Quel impact pour l’Europe spatiale ? Que peuvent faire la France et l’Europe ?

Dans un secteur de plus en plus concurrentiel, l’Europe continue largement de fonctionner sur son modèle historique combinant coordination intergouvernementale, autour de l’agence spatiale européenne, et budgets spatiaux limités. Nous avons montré dans la note parue en décembre, intitulée Espace : l’Europe contre-attaque, que ce modèle, insuffisamment ambitieux, fait courir au continent un risque de déclassement. Déjà dominée par les Etats-Unis, l’Europe va donc également devoir faire face aux ambitions chinoises, y compris sur des segments où elle a actuellement un rôle de leader (lancements commerciaux, production de satellites, etc.).

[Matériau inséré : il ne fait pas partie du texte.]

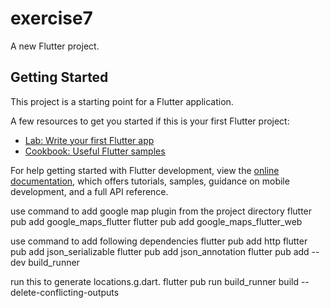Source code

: # exercise7

A new Flutter project.

## Getting Started

This project is a starting point for a Flutter application.

A few resources to get you started if this is your first Flutter project:

- [Lab: Write your first Flutter app](https://docs.flutter.dev/get-started/codelab)
- [Cookbook: Useful Flutter samples](https://docs.flutter.dev/cookbook)

For help getting started with Flutter development, view the
[online documentation](https://docs.flutter.dev/), which offers tutorials,
samples, guidance on mobile development, and a full API reference.

use command to add google map plugin from the project directory
flutter pub add google_maps_flutter
flutter pub add google_maps_flutter_web

use command to add following dependencies
flutter pub add http
flutter pub add json_serializable
flutter pub add json_annotation
flutter pub add --dev build_runner

run this to generate locations.g.dart.
flutter pub run build_runner build --delete-conflicting-outputs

La logique de coopération internationale, marqueur de la politique européenne, est un levier puissant qui doit être non seulement conservé mais encouragé. Outre l’accord avec le CNES mentionné au début de cet article, c’est dans ce cadre que des astronautes européens participent à des entraînements avec leurs homologues chinois. Mais cette coopération ne saurait suffire et l’Europe doit impérativement repenser ses ambitions et sa méthode, par l’augmentation des budgets publics, la réforme de la gouvernance spatiale européenne, la place du secteur privé et notamment des start-ups, l’innovation et la compétitivité. Autant d’axes qui doivent permettre au continent de garder une place de premier plan face au duopole sino-américain émergent.